Search, cherry-pick, and export examples from public AI evaluation datasets.
Cherry Evals is a platform for discovering and curating custom evaluation collections from public AI benchmark datasets (MMLU, HumanEval, GSM8K, etc.). Instead of writing one-off scripts to filter and convert datasets, use Cherry Evals to:
- Search across multiple datasets with keyword, semantic, and hybrid search
- Cherry-pick individual examples into curated collections
- Export collections to any eval framework format (Langfuse, LangSmith, Inspect AI, JSONL, CSV)
Works for both humans (web UI, CLI) and AI agents (MCP server, REST API).

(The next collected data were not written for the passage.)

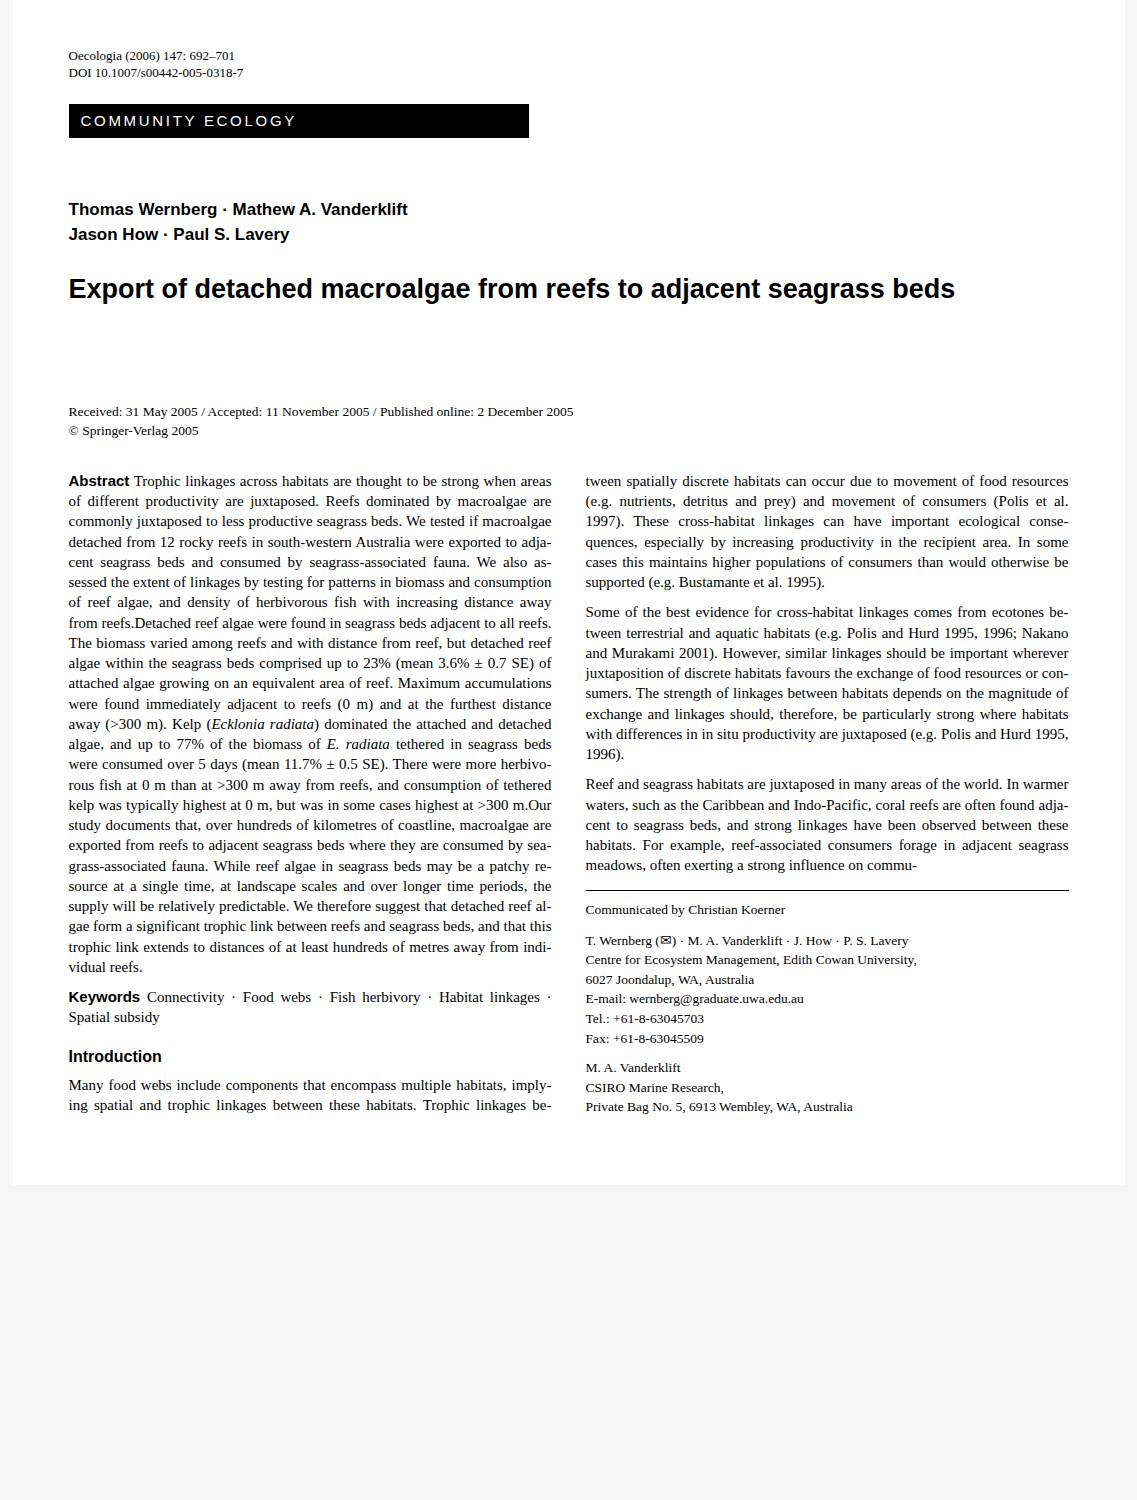Oecologia (2006) 147: 692–701
DOI 10.1007/s00442-005-0318-7
COMMUNITY ECOLOGY
Thomas Wernberg · Mathew A. Vanderklift
Jason How · Paul S. Lavery
Export of detached macroalgae from reefs to adjacent seagrass beds
Received: 31 May 2005 / Accepted: 11 November 2005 / Published online: 2 December 2005
© Springer-Verlag 2005
Abstract Trophic linkages across habitats are thought to be strong when areas of different productivity are juxtaposed. Reefs dominated by macroalgae are commonly juxtaposed to less productive seagrass beds. We tested if macroalgae detached from 12 rocky reefs in south-western Australia were exported to adjacent seagrass beds and consumed by seagrass-associated fauna. We also assessed the extent of linkages by testing for patterns in biomass and consumption of reef algae, and density of herbivorous fish with increasing distance away from reefs.Detached reef algae were found in seagrass beds adjacent to all reefs. The biomass varied among reefs and with distance from reef, but detached reef algae within the seagrass beds comprised up to 23% (mean 3.6% ± 0.7 SE) of attached algae growing on an equivalent area of reef. Maximum accumulations were found immediately adjacent to reefs (0 m) and at the furthest distance away (>300 m). Kelp (Ecklonia radiata) dominated the attached and detached algae, and up to 77% of the biomass of E. radiata tethered in seagrass beds were consumed over 5 days (mean 11.7% ± 0.5 SE). There were more herbivorous fish at 0 m than at >300 m away from reefs, and consumption of tethered kelp was typically highest at 0 m, but was in some cases highest at >300 m.Our study documents that, over hundreds of kilometres of coastline, macroalgae are exported from reefs to adjacent seagrass beds where they are consumed by seagrass-associated fauna. While reef algae in seagrass beds may be a patchy resource at a single time, at landscape scales and over longer time periods, the supply will be relatively predictable. We therefore suggest that detached reef algae form a significant trophic link between reefs and seagrass beds, and that this trophic link extends to distances of at least hundreds of metres away from individual reefs.
Keywords Connectivity · Food webs · Fish herbivory · Habitat linkages · Spatial subsidy
Introduction
Many food webs include components that encompass multiple habitats, implying spatial and trophic linkages between these habitats. Trophic linkages between spatially discrete habitats can occur due to movement of food resources (e.g. nutrients, detritus and prey) and movement of consumers (Polis et al. 1997). These cross-habitat linkages can have important ecological consequences, especially by increasing productivity in the recipient area. In some cases this maintains higher populations of consumers than would otherwise be supported (e.g. Bustamante et al. 1995).
Some of the best evidence for cross-habitat linkages comes from ecotones between terrestrial and aquatic habitats (e.g. Polis and Hurd 1995, 1996; Nakano and Murakami 2001). However, similar linkages should be important wherever juxtaposition of discrete habitats favours the exchange of food resources or consumers. The strength of linkages between habitats depends on the magnitude of exchange and linkages should, therefore, be particularly strong where habitats with differences in in situ productivity are juxtaposed (e.g. Polis and Hurd 1995, 1996).
Reef and seagrass habitats are juxtaposed in many areas of the world. In warmer waters, such as the Caribbean and Indo-Pacific, coral reefs are often found adjacent to seagrass beds, and strong linkages have been observed between these habitats. For example, reef-associated consumers forage in adjacent seagrass meadows, often exerting a strong influence on commu-
Communicated by Christian Koerner
T. Wernberg (✉) · M. A. Vanderklift · J. How · P. S. Lavery
Centre for Ecosystem Management, Edith Cowan University,
6027 Joondalup, WA, Australia
E-mail: wernberg@graduate.uwa.edu.au
Tel.: +61-8-63045703
Fax: +61-8-63045509
M. A. Vanderklift
CSIRO Marine Research,
Private Bag No. 5, 6913 Wembley, WA, Australia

The API is live at https://cherry-evals-api-480090132755.europe-north1.run.app with 10 datasets and 151K examples ready to search.

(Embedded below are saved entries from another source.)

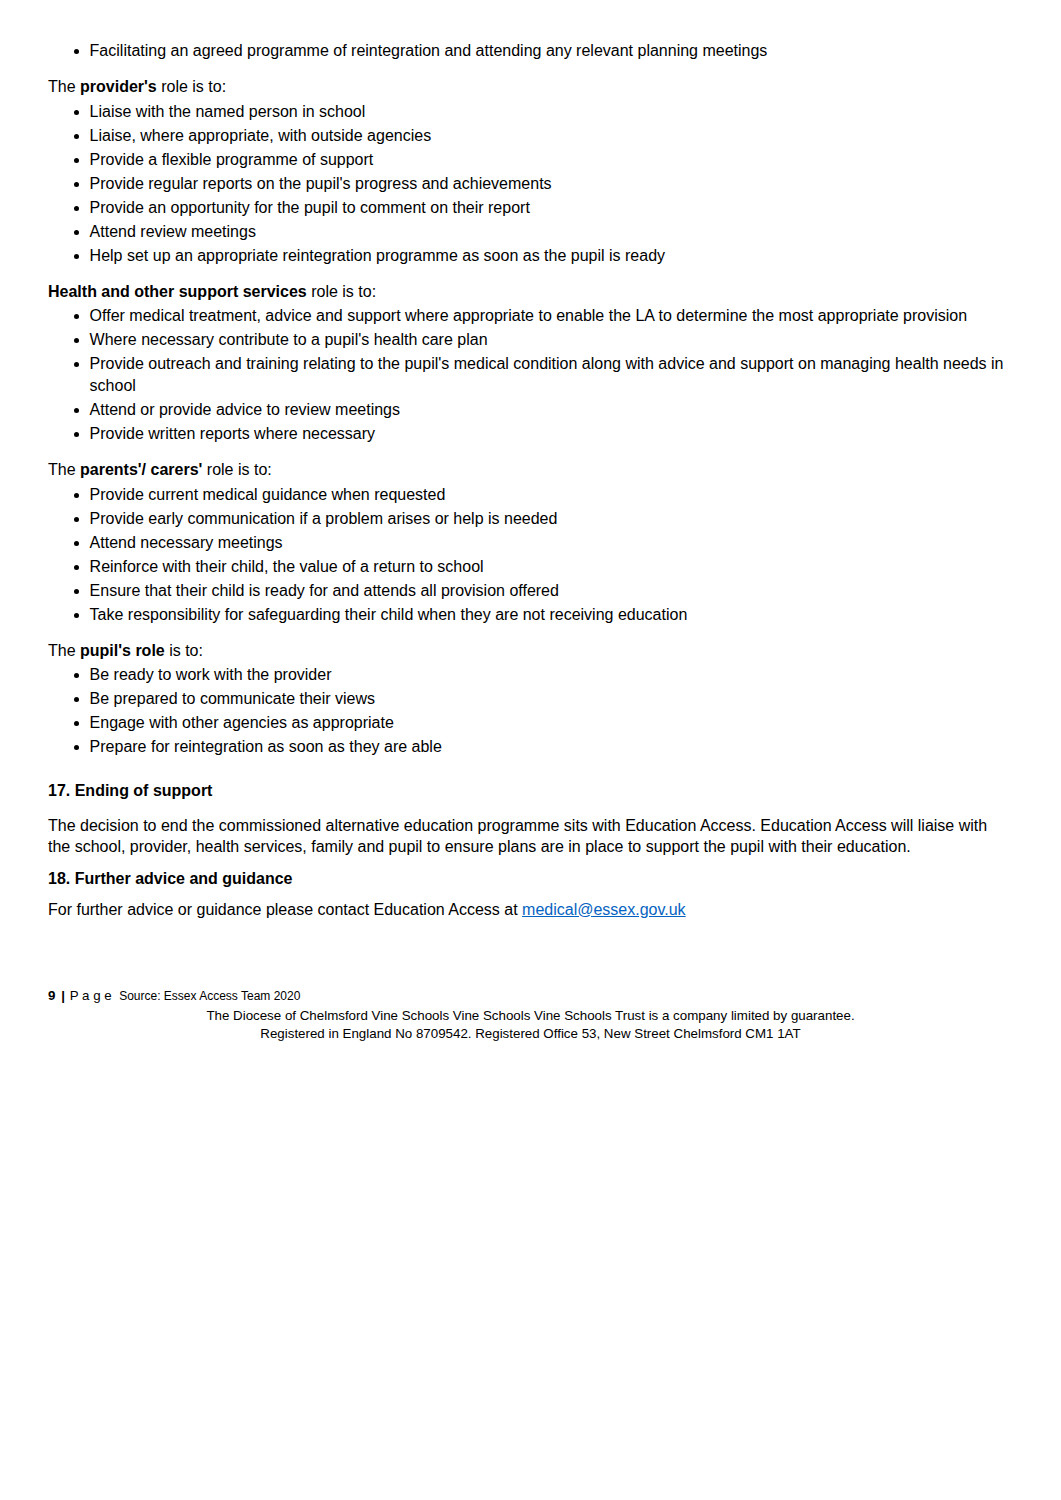Facilitating an agreed programme of reintegration and attending any relevant planning meetings
The provider's role is to:
Liaise with the named person in school
Liaise, where appropriate, with outside agencies
Provide a flexible programme of support
Provide regular reports on the pupil's progress and achievements
Provide an opportunity for the pupil to comment on their report
Attend review meetings
Help set up an appropriate reintegration programme as soon as the pupil is ready
Health and other support services role is to:
Offer medical treatment, advice and support where appropriate to enable the LA to determine the most appropriate provision
Where necessary contribute to a pupil's health care plan
Provide outreach and training relating to the pupil's medical condition along with advice and support on managing health needs in school
Attend or provide advice to review meetings
Provide written reports where necessary
The parents'/ carers' role is to:
Provide current medical guidance when requested
Provide early communication if a problem arises or help is needed
Attend necessary meetings
Reinforce with their child, the value of a return to school
Ensure that their child is ready for and attends all provision offered
Take responsibility for safeguarding their child when they are not receiving education
The pupil's role is to:
Be ready to work with the provider
Be prepared to communicate their views
Engage with other agencies as appropriate
Prepare for reintegration as soon as they are able
17. Ending of support
The decision to end the commissioned alternative education programme sits with Education Access. Education Access will liaise with the school, provider, health services, family and pupil to ensure plans are in place to support the pupil with their education.
18. Further advice and guidance
For further advice or guidance please contact Education Access at medical@essex.gov.uk
9 | P a g e Source: Essex Access Team 2020
The Diocese of Chelmsford Vine Schools Vine Schools Vine Schools Trust is a company limited by guarantee.
Registered in England No 8709542. Registered Office 53, New Street Chelmsford CM1 1AT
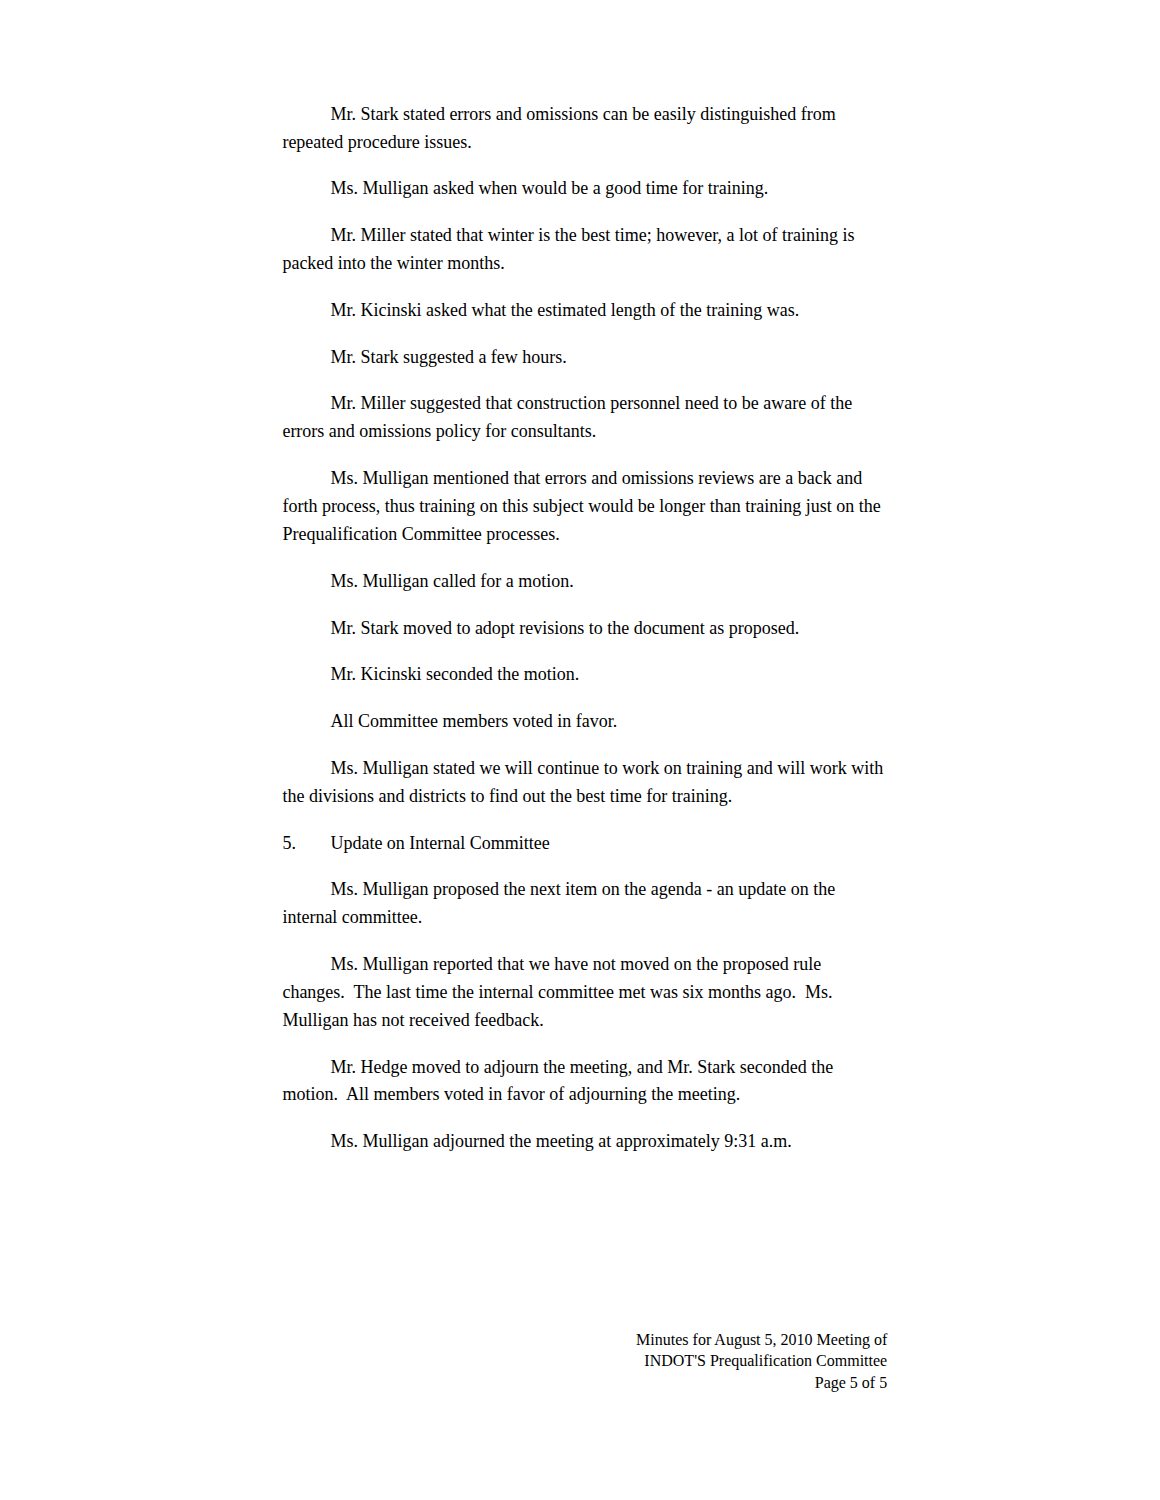Mr. Stark stated errors and omissions can be easily distinguished from repeated procedure issues.
Ms. Mulligan asked when would be a good time for training.
Mr. Miller stated that winter is the best time; however, a lot of training is packed into the winter months.
Mr. Kicinski asked what the estimated length of the training was.
Mr. Stark suggested a few hours.
Mr. Miller suggested that construction personnel need to be aware of the errors and omissions policy for consultants.
Ms. Mulligan mentioned that errors and omissions reviews are a back and forth process, thus training on this subject would be longer than training just on the Prequalification Committee processes.
Ms. Mulligan called for a motion.
Mr. Stark moved to adopt revisions to the document as proposed.
Mr. Kicinski seconded the motion.
All Committee members voted in favor.
Ms. Mulligan stated we will continue to work on training and will work with the divisions and districts to find out the best time for training.
5. Update on Internal Committee
Ms. Mulligan proposed the next item on the agenda - an update on the internal committee.
Ms. Mulligan reported that we have not moved on the proposed rule changes. The last time the internal committee met was six months ago. Ms. Mulligan has not received feedback.
Mr. Hedge moved to adjourn the meeting, and Mr. Stark seconded the motion. All members voted in favor of adjourning the meeting.
Ms. Mulligan adjourned the meeting at approximately 9:31 a.m.
Minutes for August 5, 2010 Meeting of
INDOT'S Prequalification Committee
Page 5 of 5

# Search for biology questions
curl -X POST https://cherry-evals-api-480090132755.europe-north1.run.app/search \
-H "Content-Type: application/json" \
-d '{"query": "photosynthesis", "limit": 5}'
# List all datasets
curl https://cherry-evals-api-480090132755.europe-north1.run.app/datasets# Clone and install
git clone https://github.com/marinone94/cherry-evals.git
cd cherry-evals
uv sync
# Start infrastructure
docker compose up -d
# Run migrations
uv run alembic upgrade head
# Ingest a dataset
uv run python -m cherry_evals.cli ingest mmlu
# Generate embeddings
uv run python -m cherry_evals.cli embed mmlu
# Start the API
uv run fastapi dev api/main.py| Interface | For | Status |
|---|---|---|
| REST API | Programmatic access | Available |
| CLI | Local operations | Available |
| MCP Server | AI agent integration | Available |
| Web UI | Visual browsing | Available |
cherry-evals/
├── api/ # FastAPI REST API
├── cherry_evals/ # Core package (CLI, ingestion, embeddings)
├── core/ # Business logic (search, convert, export)

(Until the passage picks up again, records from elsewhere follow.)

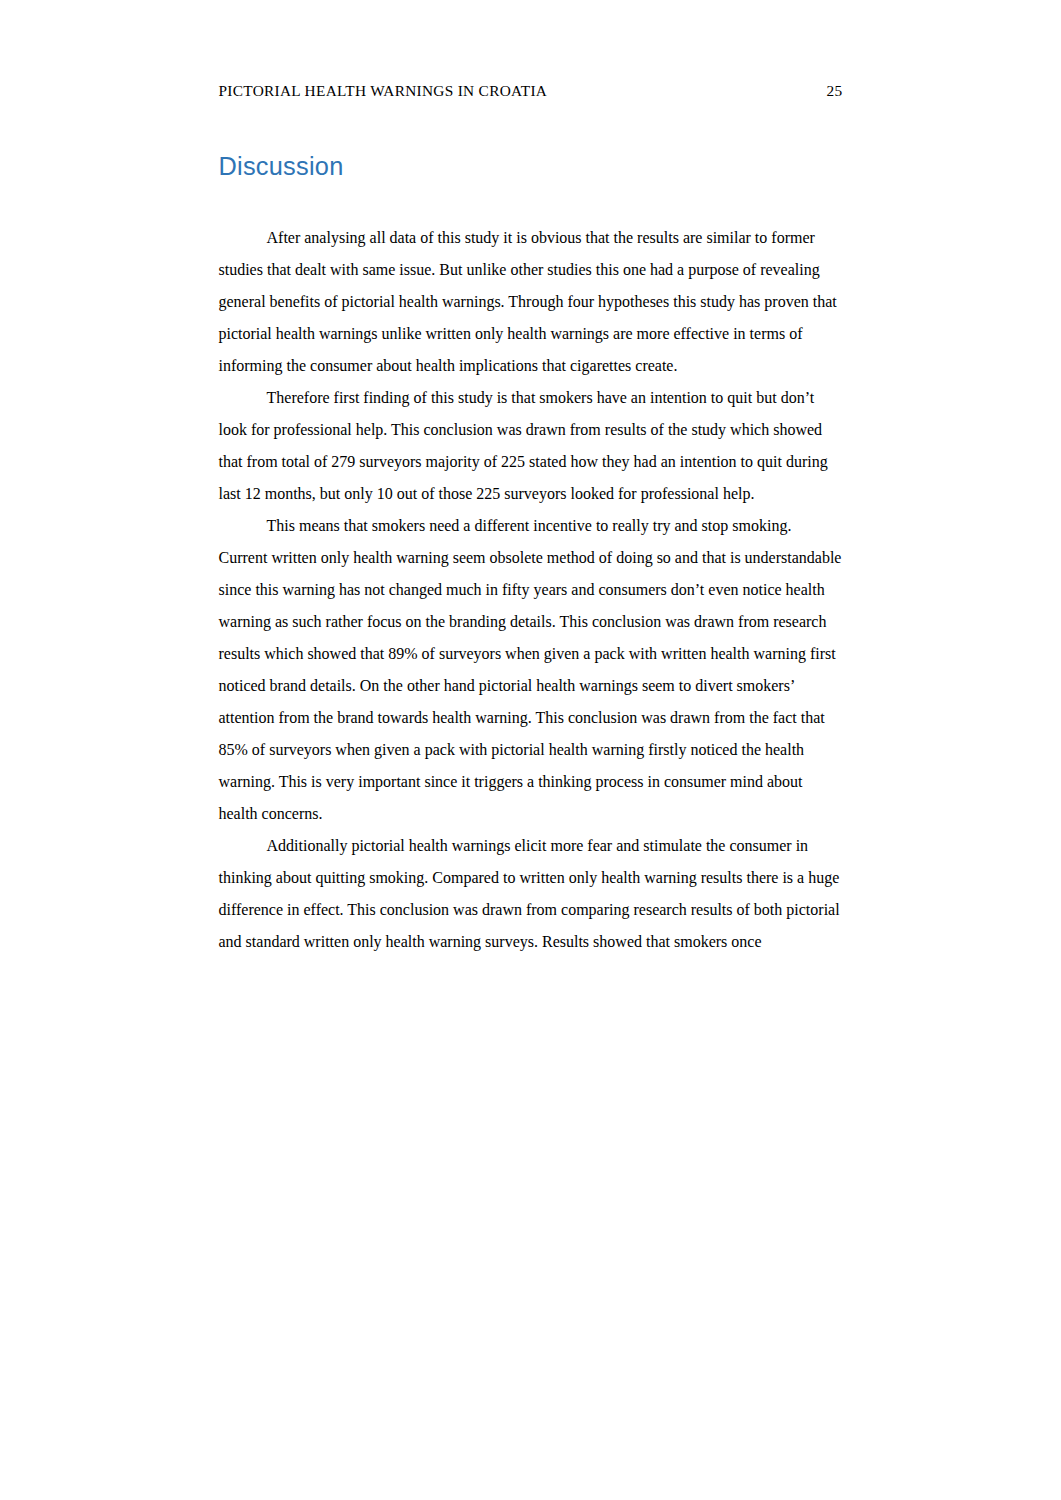Pictorial health warnings in Croatia 25
Discussion
After analysing all data of this study it is obvious that the results are similar to former studies that dealt with same issue. But unlike other studies this one had a purpose of revealing general benefits of pictorial health warnings. Through four hypotheses this study has proven that pictorial health warnings unlike written only health warnings are more effective in terms of informing the consumer about health implications that cigarettes create.
Therefore first finding of this study is that smokers have an intention to quit but don’t look for professional help. This conclusion was drawn from results of the study which showed that from total of 279 surveyors majority of 225 stated how they had an intention to quit during last 12 months, but only 10 out of those 225 surveyors looked for professional help.
This means that smokers need a different incentive to really try and stop smoking. Current written only health warning seem obsolete method of doing so and that is understandable since this warning has not changed much in fifty years and consumers don’t even notice health warning as such rather focus on the branding details. This conclusion was drawn from research results which showed that 89% of surveyors when given a pack with written health warning first noticed brand details. On the other hand pictorial health warnings seem to divert smokers’ attention from the brand towards health warning. This conclusion was drawn from the fact that 85% of surveyors when given a pack with pictorial health warning firstly noticed the health warning. This is very important since it triggers a thinking process in consumer mind about health concerns.
Additionally pictorial health warnings elicit more fear and stimulate the consumer in thinking about quitting smoking. Compared to written only health warning results there is a huge difference in effect. This conclusion was drawn from comparing research results of both pictorial and standard written only health warning surveys. Results showed that smokers once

├── db/ # Database layer (PostgreSQL, Qdrant)
├── agents/ # LLM-powered features
├── tests/ # Test suite
└── docs/ # Architecture and vision docs
uv run pytest # Run tests
uv run ruff check . # Lint
uv run ruff format . # Format
uv run pre-commit run --all # All checksSee AGENTS.md for the full development guide. See ROADMAP.md for the development roadmap.
Python 3.13 | FastAPI | PostgreSQL | Qdrant | Google Embeddings | Anthropic Claude | Langfuse
Elastic License 2.0 — free to use and modify, but you may not offer it as a competing hosted service.